Monday, 23 May 2011

Home James

I was up nice and early on this, my last day on the road for a while.  For the last time the faithful roll mat was rolled away, the blow up pillow deflated, the warm sleeping bag stuffed down to about 1% of its normal size, and the old tent folded up and squeezed into the appropriate pannier. For the last 3 weeks I have been on the road, the longest stretch ever for me, and I am completely in the rhythm of touring.  For a messy devil like myself I have been surprisingly organised with my kit on this trip - everything has its place.  On my last day the packing is slightly easier.  I don't have to be quite so strict about separating the very dirty from just dirty clothes, and with food rations now completely depleted there was more space for casual packing.

After the incendiary map incident last night, and down to half a water bottle, I soon found myself in the middle of this dry mountainous scenery.



127 hours this was not however, and I soon bumped into a local forest ranger at a crucial junction. I don't think he'd ever been asked 'which way to LA?' before, but he pointed me down another quiet mountain road, and in another half hour I had popped into the LA metropolis, and the safety of liquid refreshment and WiFi!

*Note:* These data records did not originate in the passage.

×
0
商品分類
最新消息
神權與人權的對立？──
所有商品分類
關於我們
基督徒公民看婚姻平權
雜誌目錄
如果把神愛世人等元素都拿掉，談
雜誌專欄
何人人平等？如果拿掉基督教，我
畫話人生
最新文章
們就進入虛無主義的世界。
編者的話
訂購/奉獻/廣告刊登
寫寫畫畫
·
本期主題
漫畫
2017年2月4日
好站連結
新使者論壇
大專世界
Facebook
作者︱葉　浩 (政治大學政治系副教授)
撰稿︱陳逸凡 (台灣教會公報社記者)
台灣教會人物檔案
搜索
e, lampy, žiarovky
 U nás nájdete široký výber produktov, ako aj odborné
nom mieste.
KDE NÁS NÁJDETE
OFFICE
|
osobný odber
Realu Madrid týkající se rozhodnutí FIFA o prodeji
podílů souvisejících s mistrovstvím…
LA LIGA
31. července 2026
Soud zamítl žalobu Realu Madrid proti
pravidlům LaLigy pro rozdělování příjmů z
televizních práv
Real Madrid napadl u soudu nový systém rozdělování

All I needed to do now was get across to the south of LA from the north and I'd be done. Chevy Chase Drive was the best and funniest starting point, as memories of Caddy Shack came rolling back. The manicured driveways, security fences, gardeners and lack of random rusting old farm equipment was a stark contrast to the last few weeks.

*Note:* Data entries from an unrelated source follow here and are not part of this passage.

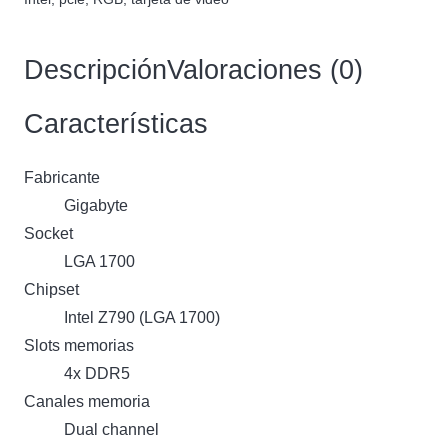
Descripción
Valoraciones (0)
Características
Fabricante
Gigabyte
Socket
LGA 1700
Chipset
Intel Z790 (LGA 1700)
Slots memorias
4x DDR5
Canales memoria
Dual channel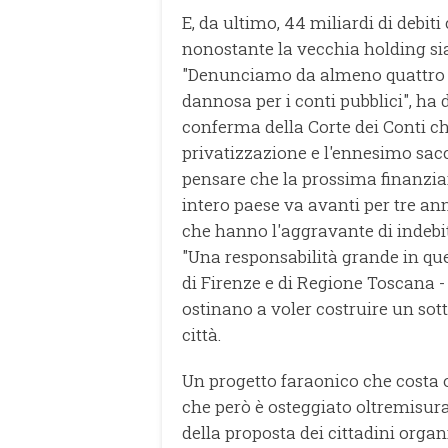
E, da ultimo, 44 miliardi di debiti 
nonostante la vecchia holding sia 
"Denunciamo da almeno quattro an
dannosa per i conti pubblici", ha 
conferma della Corte dei Conti ch
privatizzazione e l'ennesimo sacch
pensare che la prossima finanziar
intero paese va avanti per tre ann
che hanno l'aggravante di indebit
"Una responsabilità grande in qu
di Firenze e di Regione Toscana 
ostinano a voler costruire un sot
città.
Un progetto faraonico che costa ol
che però è osteggiato oltremisura
della proposta dei cittadini organ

Soon enough I had rolled into Hollywood and soon after that I wished I was elsewhere. Riding through Hollywood had seemed like a funny thing to do, but the reality was heaving with tourists, bad drivers, commercial tat and potholes. I hit Santa Monica Boulevard and headed for the safety of the bike path down the west coast.

LA is not a cycle friendly city by any stretch of the imagination, but every once in a while they have enough width in the road to fit in a psychopath, I mean cycle path...



And so I reached the Pacific coast again. With only 20 miles or so left to travel down the coast a celebratory burger, beer and people watch at Venice Beach was in order. Venice Beach is home to almost all of the LA eccentrics that aren't comfortable in in Hollywood. An hour spent here makes you feel incredibly normal, even if you've spent 3 weeks on a bicycle riding up and down mountains.

Fueled on ale, burger fat and excitement I whizzed along the beach side bike path until it came to an end. I paused for reflection, looking back across LA bay. Lake Tahoe was many hundreds of miles, and perhaps millions of pedal revolutions up the road now. It's amazing how a simple bicycle, the basic design of which is unchanged for over 100 years, can enable such endeavours by normal people like myself. Surely the bicycle is the best and most enduring invention of modern times?

20 minutes later, and half a mile from Pete and Suzi's house I was cursing the unchanged design of the bloody pneumatic tyre however - I'd picked up a puncture! Not to be defeated, or delayed, I continued up the steep road, approaching my destination on the rim (luckily it was a front puncture). I cycled up to the house, which didn't have a welcome banner on it strangely, and much to Suzi, Zara and Charlie's surprise I cycled through the French doors (open) and into the dining room! Suzi fetched a beer from then fridge, I jumped into the pool and my adventure through the High Sierra mountains was over.